▶ Work instruction
In the entries that follow, find the line containing "ID-3789, due: Apr 25 -> Apr 29"; from there, copy every line exactly through the line containing "ID-3828, due: May 4 -> May 3".

▶ Records for this exercise

******

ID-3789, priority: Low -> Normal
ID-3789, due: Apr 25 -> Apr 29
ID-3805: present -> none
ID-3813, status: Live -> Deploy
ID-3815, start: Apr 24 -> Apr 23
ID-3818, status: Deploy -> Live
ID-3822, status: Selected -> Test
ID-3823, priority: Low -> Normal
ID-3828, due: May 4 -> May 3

******

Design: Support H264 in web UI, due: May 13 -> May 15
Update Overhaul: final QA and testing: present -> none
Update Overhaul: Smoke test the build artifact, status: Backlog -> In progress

******

▶ Reply
ID-3789, due: Apr 25 -> Apr 29
ID-3805: present -> none
ID-3813, status: Live -> Deploy
ID-3815, start: Apr 24 -> Apr 23
ID-3818, status: Deploy -> Live
ID-3822, status: Selected -> Test
ID-3823, priority: Low -> Normal
ID-3828, due: May 4 -> May 3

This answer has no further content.